▸ TASK DESCRIPTION: The result should be every line of the listing that contains "coolapk".
******
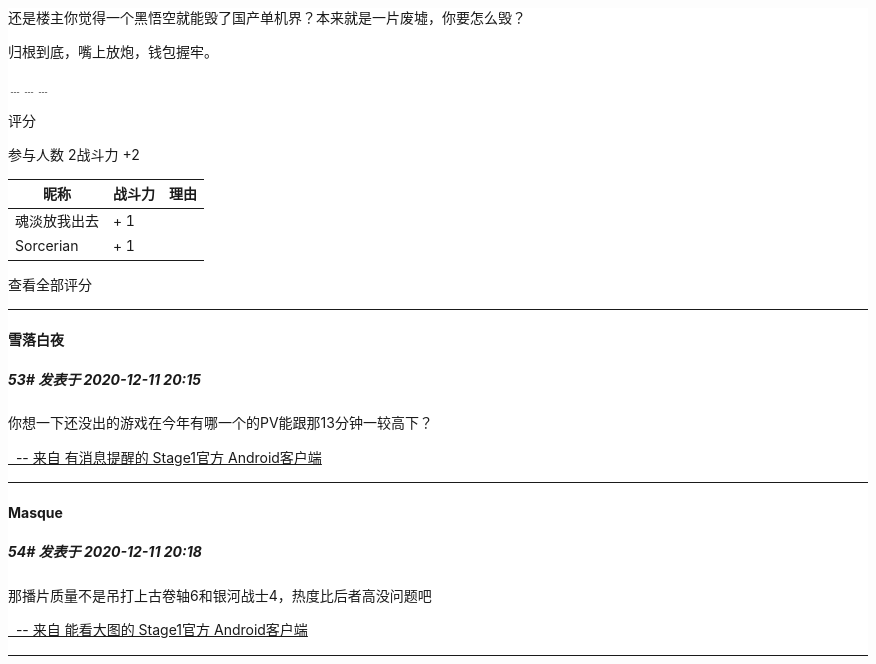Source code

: 还是楼主你觉得一个黑悟空就能毁了国产单机界？本来就是一片废墟，你要怎么毁？

归根到底，嘴上放炮，钱包握牢。






﹍﹍﹍

评分





 参与人数 2战斗力 +2

|昵称|战斗力|理由|
|----|---|---|
| 魂淡放我出去| + 1||
| Sorcerian| + 1||



查看全部评分






*****

####  雪落白夜  
##### 53#       发表于 2020-12-11 20:15




你想一下还没出的游戏在今年有哪一个的PV能跟那13分钟一较高下？

[  -- 来自 有消息提醒的 Stage1官方 Android客户端](https://www.coolapk.com/apk/140634)







*****

####  Masque  
##### 54#       发表于 2020-12-11 20:18




那播片质量不是吊打上古卷轴6和银河战士4，热度比后者高没问题吧

[  -- 来自 能看大图的 Stage1官方 Android客户端](https://www.coolapk.com/apk/140634)







*****
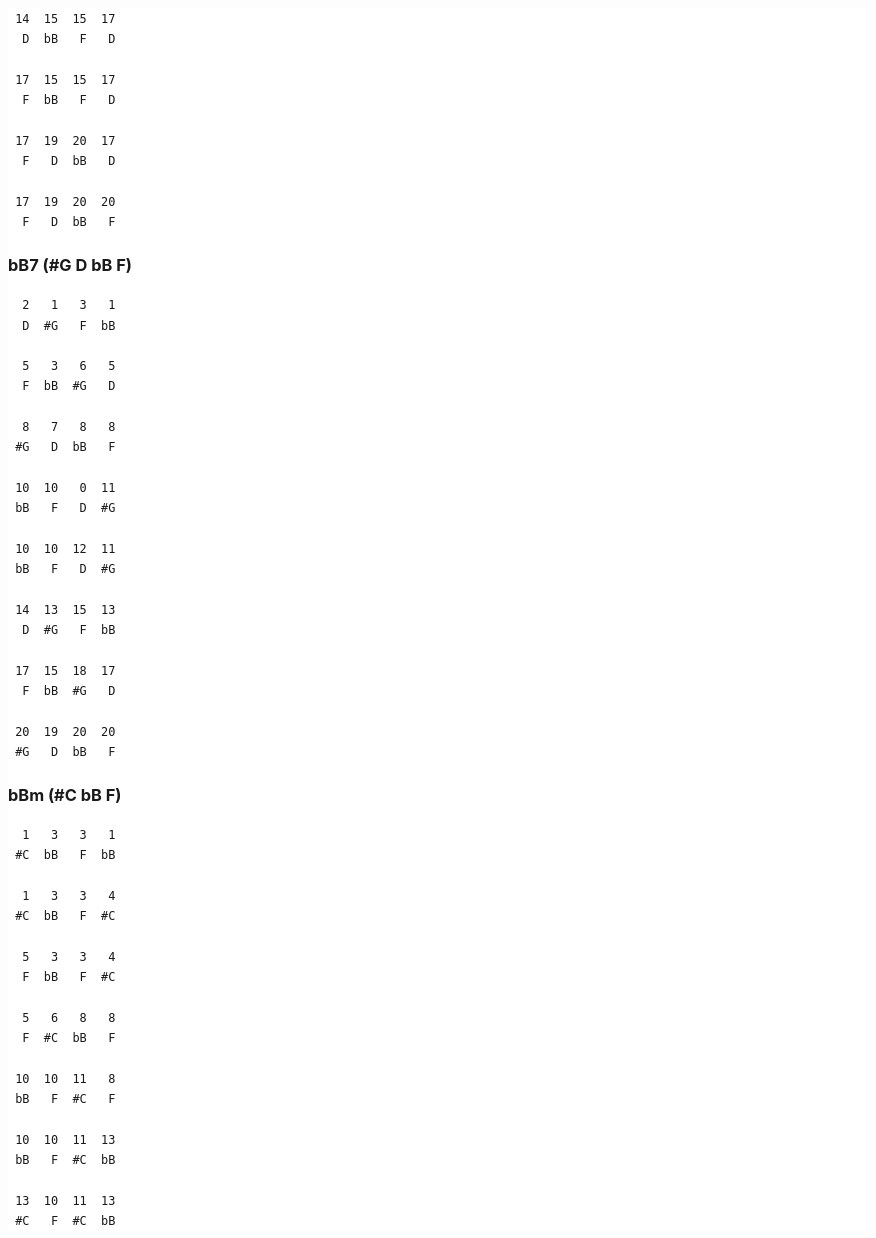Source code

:      14  15  15  17
      D  bB   F   D

     17  15  15  17
      F  bB   F   D

     17  19  20  17
      F   D  bB   D

     17  19  20  20
      F   D  bB   F

### bB7 (#G D bB F)
      2   1   3   1
      D  #G   F  bB

      5   3   6   5
      F  bB  #G   D

      8   7   8   8
     #G   D  bB   F

     10  10   0  11
     bB   F   D  #G

     10  10  12  11
     bB   F   D  #G

     14  13  15  13
      D  #G   F  bB

     17  15  18  17
      F  bB  #G   D

     20  19  20  20
     #G   D  bB   F

### bBm (#C bB F)
      1   3   3   1
     #C  bB   F  bB

      1   3   3   4
     #C  bB   F  #C

      5   3   3   4
      F  bB   F  #C

      5   6   8   8
      F  #C  bB   F

     10  10  11   8
     bB   F  #C   F

     10  10  11  13
     bB   F  #C  bB

     13  10  11  13
     #C   F  #C  bB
******
▸ EXERCISE SOLUTION:
[  -- 来自 有消息提醒的 Stage1官方 Android客户端](https://www.coolapk.com/apk/140634)
[  -- 来自 能看大图的 Stage1官方 Android客户端](https://www.coolapk.com/apk/140634)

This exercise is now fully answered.